10.8 Entire Understanding.
This Agreement sets forth the entire agreement and understanding of the Parties in respect to the transactions contemplated hereby and supersedes all prior agreements, arrangements and understandings relating to the subject matter hereof (including the letter of intent entered into by the Parties on September 25, 2013 and the memorandum of understanding entered into by the Parties on October 29, 2013).
10.9 Language.
This Agreement is entered into in the English language. In the event of any dispute concerning the construction or meaning of this Agreement, the text of the Agreement as written in the English language shall prevail over any translation of this Agreement that may have been made.
24
EXECUTION VERSION
10.10 Confidentiality.
The parties agree that (i) the terms and conditions of this Agreement shall be governed by the terms of the MUTUAL NON-DISCLOSURE AGREEMENT which became effective as of June 6, 2013, between TowerJazz Japan, Ltd. and Panasonic (the “NDA”), and (ii) the provisions of the NDA shall apply mutatis mutandis to the Parties. For the avoidance of doubt, except as required by applicable Law, any disclosures by either Party about the existence of this Agreement, its terms and conditions, or any transactions contemplated hereby are subject to the disclosing Party obtaining the prior written approval of the other Party.

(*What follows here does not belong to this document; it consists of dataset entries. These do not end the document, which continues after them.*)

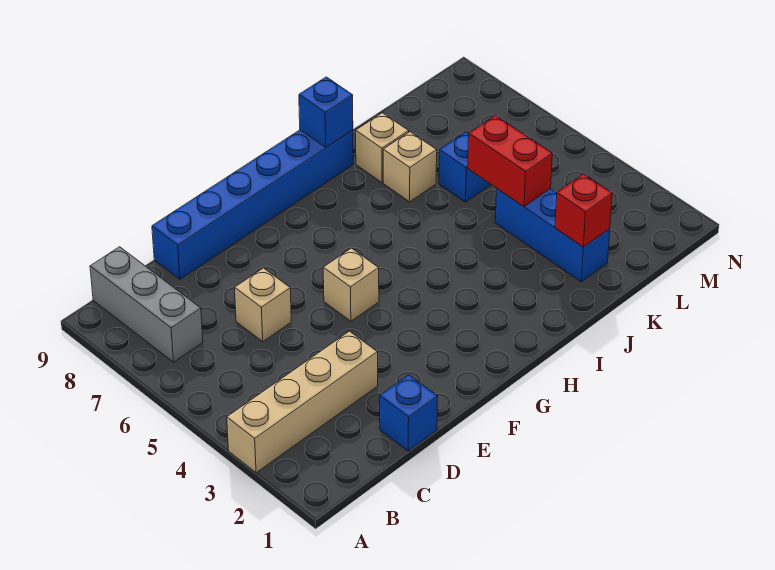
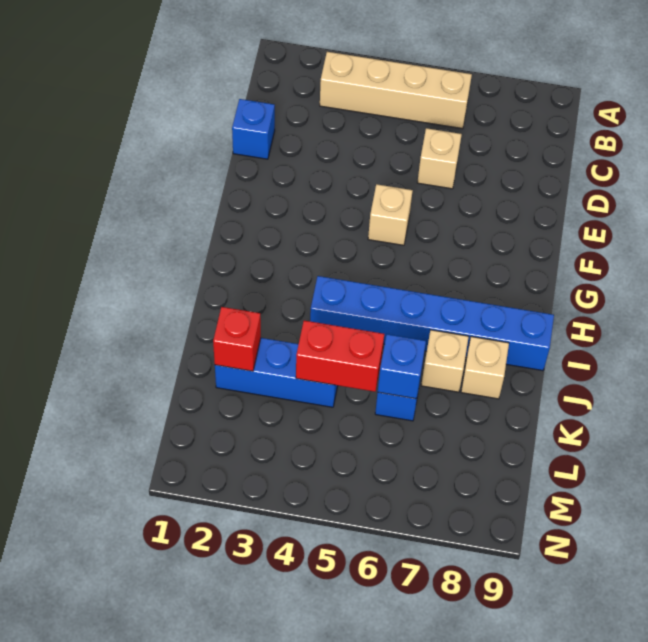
tan 1x4 brick [227,331,378,473] -> tan 1x4 brick turned to [320,52,472,129]
grey 1x3 brick [90,247,203,362] -> none
blue 1x6 brick [152,130,353,279] -> blue 1x6 brick turned to [310,276,554,371]
blue 1x1 brick [299,77,353,147] -> blue 1x1 brick moved to [378,334,426,399]

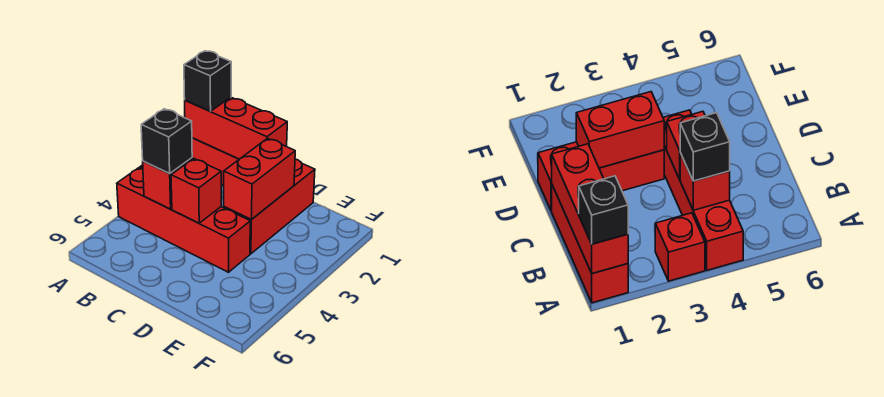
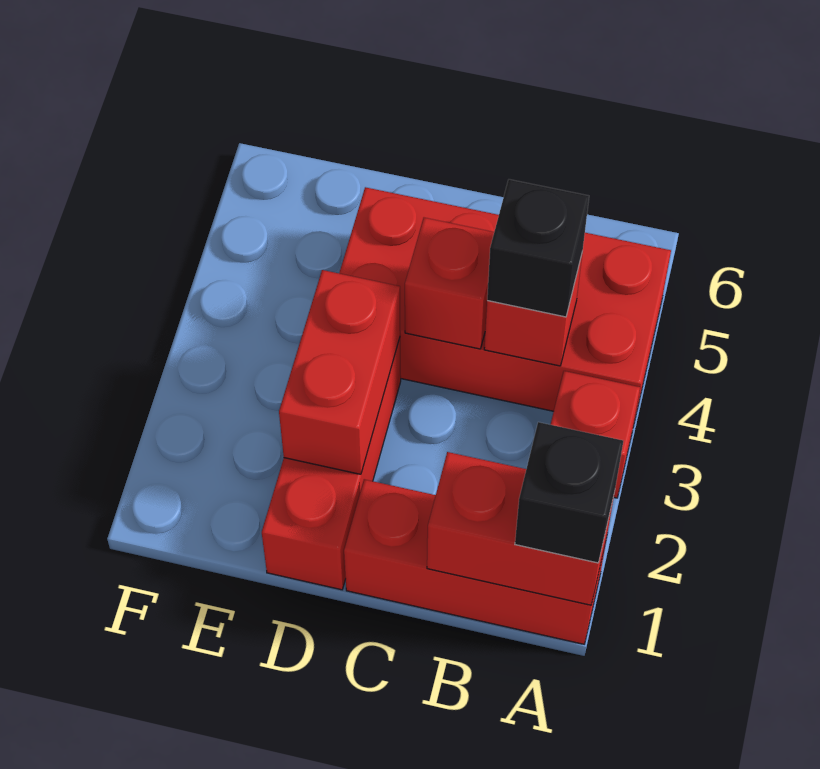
red 1x3 brick [185,97,287,159] -> red 1x2 brick [427,452,615,605]
red 1x4 brick [117,167,250,272] -> red 2x4 brick [339,187,671,422]

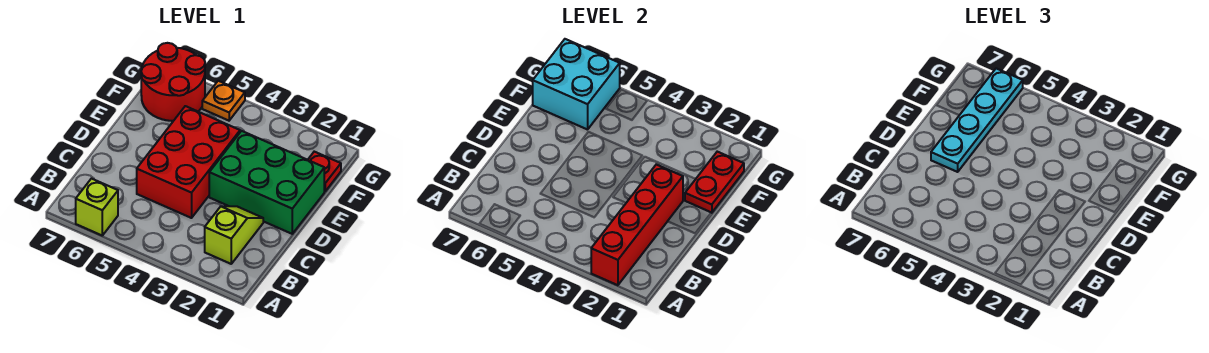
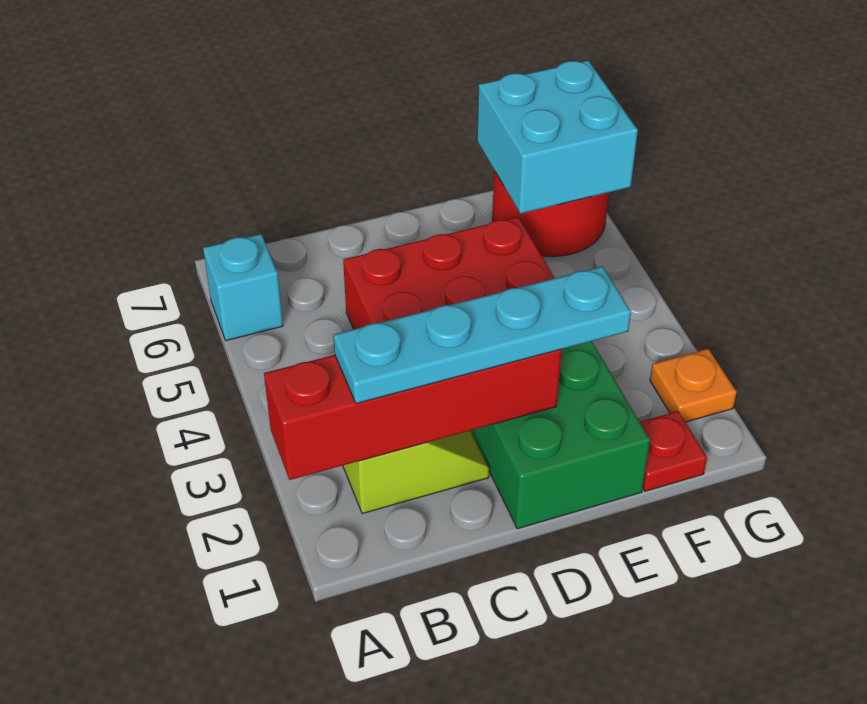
lime 1x1 brick [76,179,118,235] -> cyan 1x1 brick [203,234,283,341]
cyan 1x4 plate [931,68,1023,172] -> cyan 1x4 plate moved to [333,266,631,404]
red 1x2 plate [685,152,744,213] -> none
orange 1x1 plate [202,81,245,121] -> orange 1x1 plate moved to [650,349,737,422]

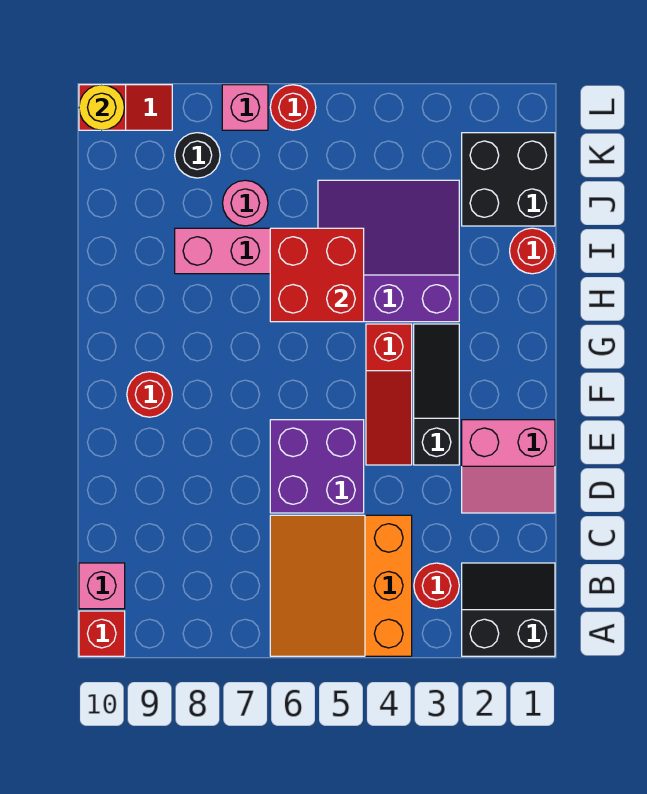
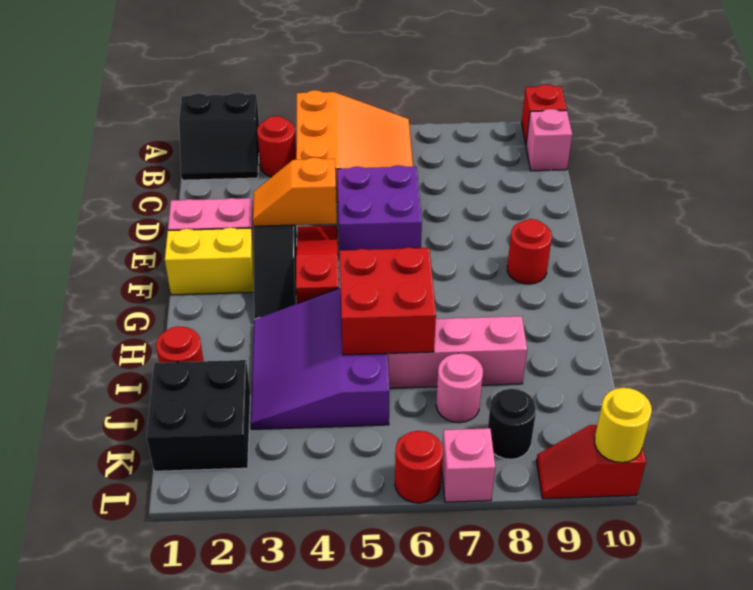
none -> orange 1x2 slope [253,157,337,226]
none -> yellow 1x2 brick [165,228,254,295]
purple 3x3 slope [318,180,459,322] -> purple 3x3 slope turned to [251,288,389,429]

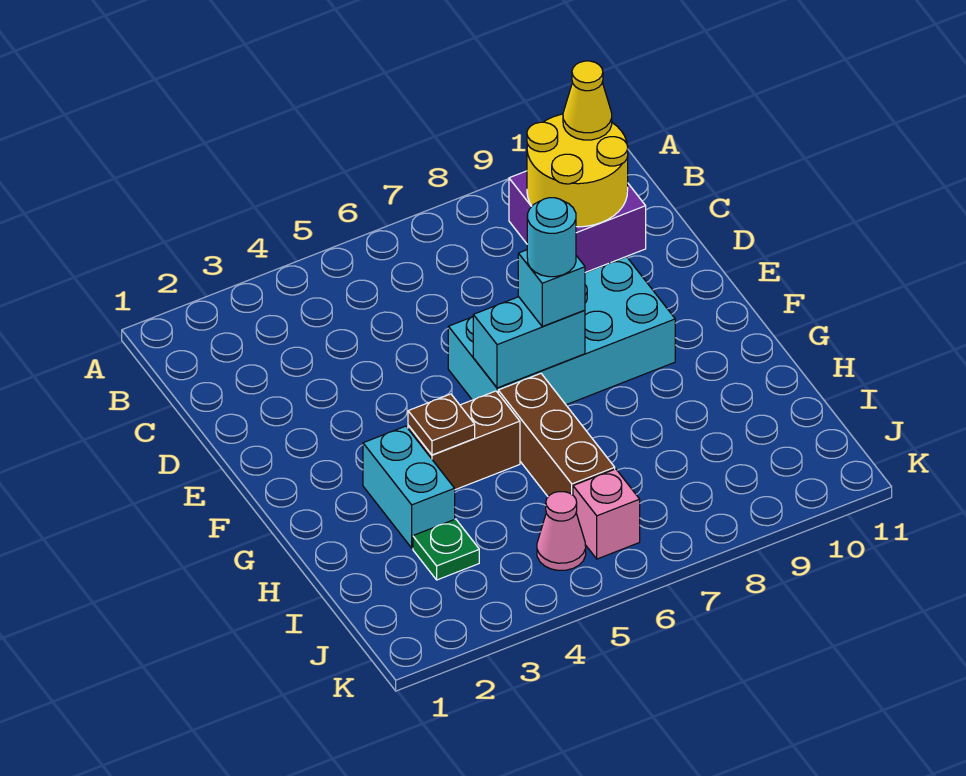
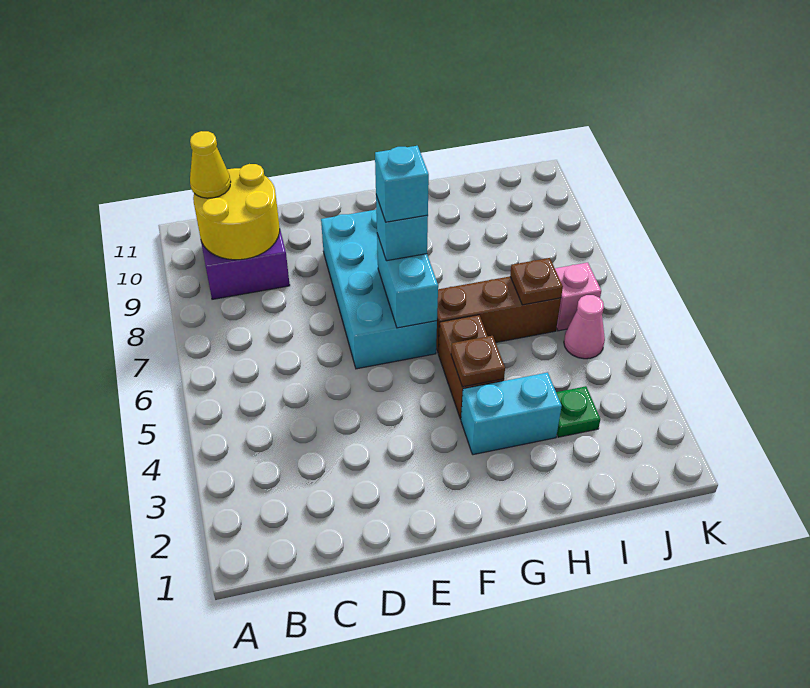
cyan 1x1 round brick [527,198,576,277] -> cyan 1x1 brick [375,146,429,222]
none -> brown 1x1 plate [510,258,563,305]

Notwithstanding the foregoing, the Parties may disclose the other Party’s Confidential Information (defined in the NDA) to financial entities, and financial and legal advisors, who have a need to know such information to accomplish the transactions contemplated hereby and who (i) are bound by confidentiality terms substantially similar to those in the NDA or (ii) are otherwise under a binding professional obligation of confidentiality.
10.11 Counterparts.
This Agreement may be executed simultaneously in counterparts, each of which shall be deemed to be an original, but all of which together shall constitute one and the same instrument.
[REMAINDER OF PAGE LEFT INTENTIONALLY BLANK]
25
EXECUTION VERSION
IN WITNESS WHEREOF, this Agreement has been duly executed.
SIGNED by
Xxxxx Xxxxxxxx
TITLE: Director
on behalf of Panasonic Corporation
DATE: December 20, 2013
|
EXECUTION VERSION
SIGNED by
Xxxxxxx Xxxxxxxxx
TITLE: CEO
on behalf of Tower Semiconductor Ltd.
DATE: December 20, 2013
|
SIGNED by
Xx. Xxxxxx Xxxxx
TITLE: President
on behalf of Tower Semiconductor Ltd.